The doctor who examined the deceased infant said that a tape that had been drawn around his neck was the width of a sovereign coin, thus limiting the breathing capacity and causing the baby to suffocate.

The inquest heard evidence that Frances Knorr had so many dealings with unwed mothers who were reluctant to come forward, swapping babies and farming babies out to other child-minding centers at reduced rates, that it was almost impossible to keep track of what was going on. She had even pretended that her own baby, Gladys, belonged to another mother and that she was minding the girl for her.

After the inquest was held into the death of each of the three tiny bodies found in her backyard, Frances Knorr was charged with three counts of murder. But even in the face of indisputable evidence, she steadfastly denied murdering the babies or having anything to do with burying them.

At her trial the prosecution was swift to play its trump card and produce a letter that Frances Knorr had written from her cell in Old Melbourne Jail to Edward Thompson, the lover who had cast her aside, asking him to fabricate certain evidence on her behalf. The letter was given to police by Thompson’s mother.

The letter was also a crude attempt to incriminate Thompson and have authorities believe that he was in some way responsible for the deaths and burials of the children. Frances Knorr wrote to Thompson urging him to pay a particular man and woman money to say that they had buried Knorr’s and Thompson’s child, which had died of consumption. She said in the letter that the woman would confirm this in court and clear both of them of any wrongdoing.

Frances Find God in the End

Thompson denied any knowledge of such involvement, and the police believed him. When this ploy failed, Frances Knorr dramatically changed her evidence in the middle of the trial. She admitted to burying the babies in the backyard, saying they had died of natural causes. This was a contradiction of the autopsies, which proved that they had definitely been murdered.

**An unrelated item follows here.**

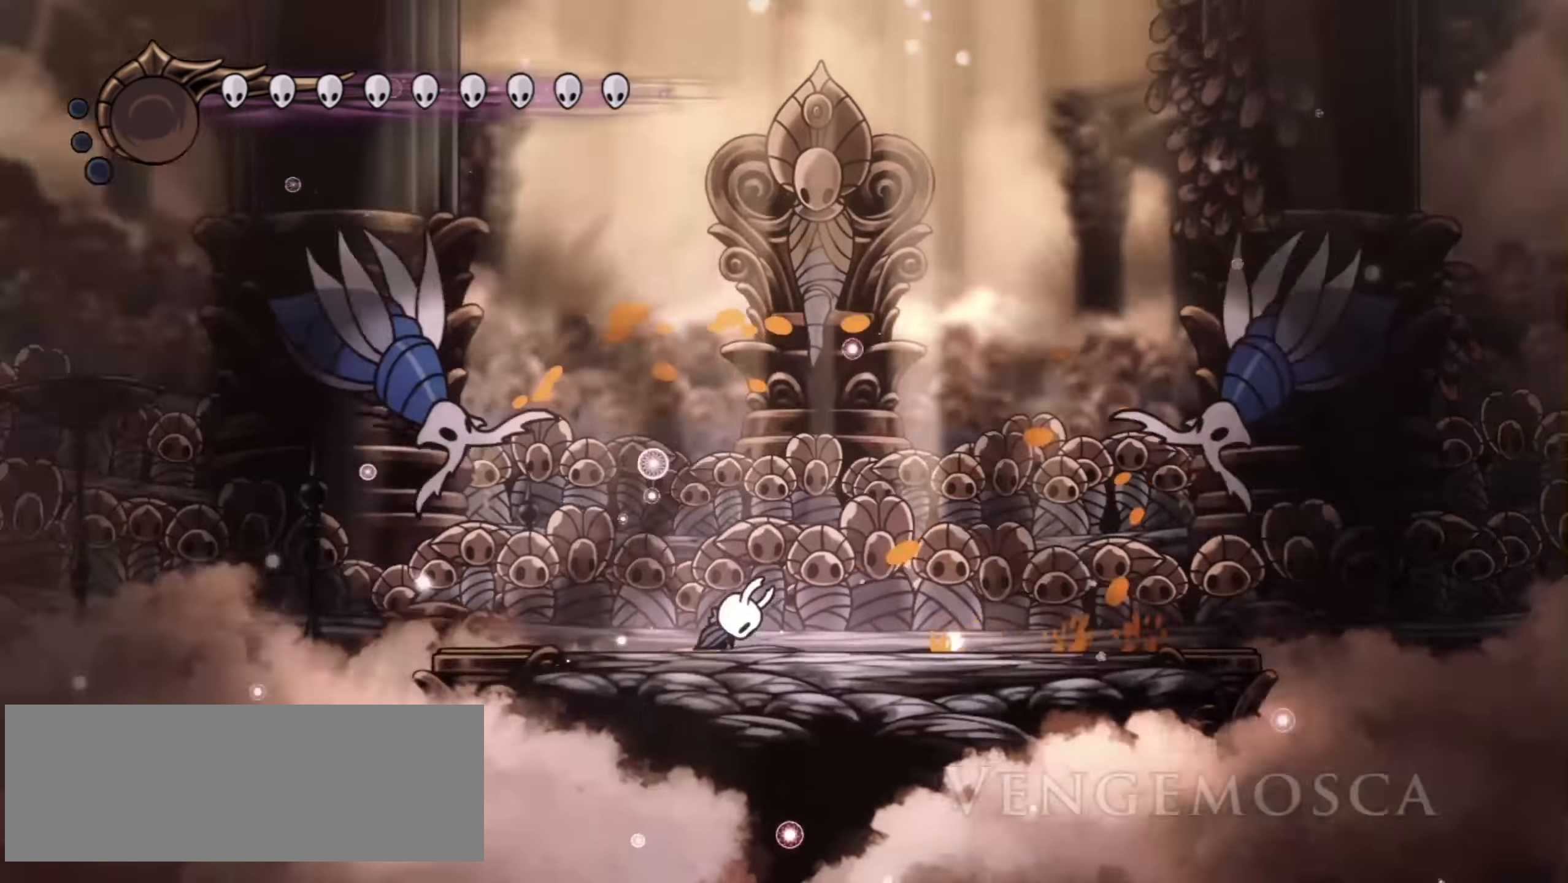
{"keys": ["left", "x"], "events": [[117, "left", "down"], [117, "right", "up"], [200, "right", "down"], [217, "left", "up"], [283, "left", "down"], [283, "right", "up"], [400, "left", "up"], [400, "right", "down"], [450, "right", "up"], [483, "left", "down"]]}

At the end of her five-day trial Frances Knorr was found guilty and sentenced to death by hanging. As she sat back in the dock sobbing at the sentence, she turned to Edward Thompson, who was sitting in the court and screamed: “God forgive you for your sins Ted. God help my poor mother. God help my poor babies.”

In the days leading up to her hanging Frances Knorr embraced God and finally confessed to her sins of murder. “Placed as I am now within a few hours of my death, I express a strong desire that this statement be made public, with the hope that my fall will not only be a warning to others, but also act as a deterrent to those who are perhaps carrying on the same practice. I now desire to state that upon the two charges known in evidence as Number 1 and Number 2 babies, I confess to be guilty.”

Although the man who was appointed to hang Frances Knorr, Thomas Jones, had a record of sending 15 men to their deaths on the gallows, he wasn’t too keen about the prospect of hanging his first woman, who also happened to be the first woman to be hung in Victoria in 30 years, so he took to the bottle.

Two days before Frances Knorr’s execution date, Jones committed suicide by cutting his own throat while in a drunken stupor.

But the hanging was scheduled to go ahead with a new hangman despite the desperate pleas of  hundreds of Melbourne citizens for a reprieve on the grounds that it was inhuman to hang a woman and mother.

On the Sunday night on the eve of her hanging -- at 10 a.m. the following morning on Jan.15, 1894 -- a crowd of 200 protesters gathered outside Old Melbourne Jail and sang hymns through the night and petitioned for a last-minute reprieve. But the government stood its ground.

As the execution party reached the scaffold to await the arrival of the condemned woman, they heard hymns being sung from her cell in a strong, yet plaintiff voice. Frances Knorr had been singing hymns since dawn and continued to do so as she walked the few paces from her cell to the scaffold unaided, was tied hands and feet and had the noose placed around her neck.

She only stopped singing in the last few seconds to say in an unbroken voice: “Yes. The Lord is with me. I do not fear what men may do to me, for I have peace, perfect peace.”

Then Knorr, killer of defenseless babies entrusted into her care, dropped the two and a half meters to her instantaneous death.   

After Knorr was hung, authorities assessed that, given the period of time that she was in the child minding business and the amount of women who clandestinely came forward later and told police that they had given her their babies, it is believed that she could have murdered as many as 13 infants.

TruTV.com

 
 

Frances KNORR

The practice of baby farming was also exported to Australia. Frances Knorr had been born Minnie Thwaites in London in 1868 and emigrated to Sydney, Australia in 1887.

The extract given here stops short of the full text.